‘Academic audit to usher in quality in social welfare schools

IT will assess performance by identifying the gaps and take steps to rectify them

January 17, 2022 11:25 pm | Updated 11:25 pm IST - VIJAYAWADA

To usher in quality, the State government has introduced the concept of ‘academic audit’ in the 192 institutes run by the Andhra Pradesh Social Welfare Residential Educational Society, that works under the Department of Social Welfare.

The objective is to assess the performance of the schools by identifying the gaps and initiate effective measures to rectify them. Academic Audit Teams (AAT) nominated by the Secretary, Social Welfare Department, visit schools and assess their performance for 200 marks by focussing on key aspects such as administrative capabilities, teacher assessment, student learning assessment and sports and co-curricular activities in the institutes.

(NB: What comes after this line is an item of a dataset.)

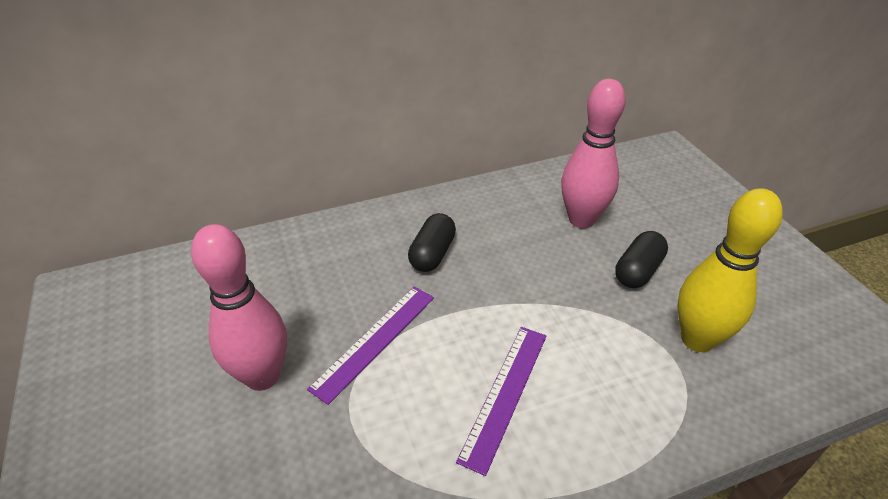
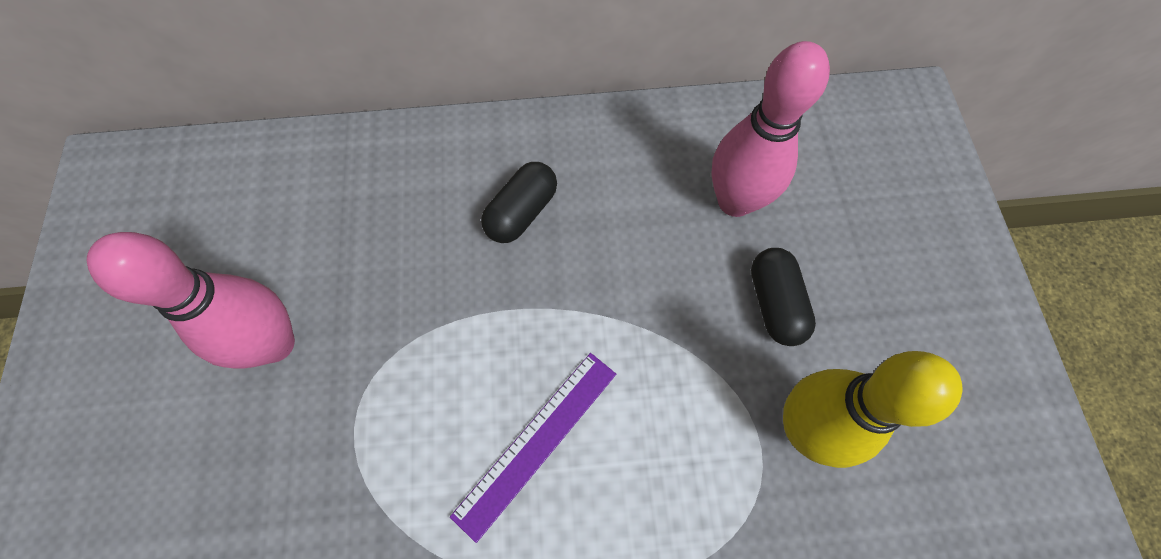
camera: 15 degrees right, 25 degrees up
purple ruler [307,287,434,405] -> none
black capsule [615,231,668,288] -> black capsule turned 60 degrees counterclockwise [751,248,816,346]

Proformas with benchmarks and key performance indicators have been designed under the guidance of experts from the Collegiate Education.

In phase-I, 31 of the 192 institutes have been audited in the last three days and the remaining ones will be audited after Sankranthi holidays. The schools will be graded and ranked based on the marks obtained and the low-performing ones would be constantly monitored and will be given a ‘hand-holding’ by the State academic monitoring unit.

The concept of Academic and Administrative Audits (AAA) for Degree colleges was formulated by the Principal Secretary, Social Welfare Department K. Suneetha when she was Commissioner of the College Education. She felt the need to extend it to the social welfare schools to fill the gaps and thus the first ever school-level comprehensive academic audit in the country was initiated in the State.

Besides a State-level Academic Audit (AA) committee comprising an Academic Monitoring Officer/ Joint Secretary (Academics)-Academic Audit Officer, District Coordinating Officer-Deputy Academic Audit Officer, a Junior Lecturer/ Post-Graduate teacher- Subject Matter Experts (one for languages, one for Science, one for Humanities and one for Mathematics), the district-level committee includes a District Coordinating Officer-Academic Audit Officer, Principal- Deputy Academic Audit Officer,one Junior Lecturer and one Post Graduate teacher.

The State panel not only nominates the Deputy Academic Audit Officer and subject matter experts for district committees, but also randomly allocates the schools to the district academic audit teams, following the policy of “no academic committee will audit its own district.”

It collects the audit reports from the districts panels and verifies them and if there is a lapse, it asks for a fresh report from the district AA team within 10 days with an explanation. It then consolidates all the audit reports and gives the schools rankings based on the marks given to them and the list should be posted on the department website.

“The AA reports will help the schools introspect and strive to better their performance in future,” said Minister for Social Welfare P. Viswaroop, at a Board meeting recently.

Secretary K. Harshavardhan said the initiative would help the schools identify their weak points and help them improve their performance in those particular areas.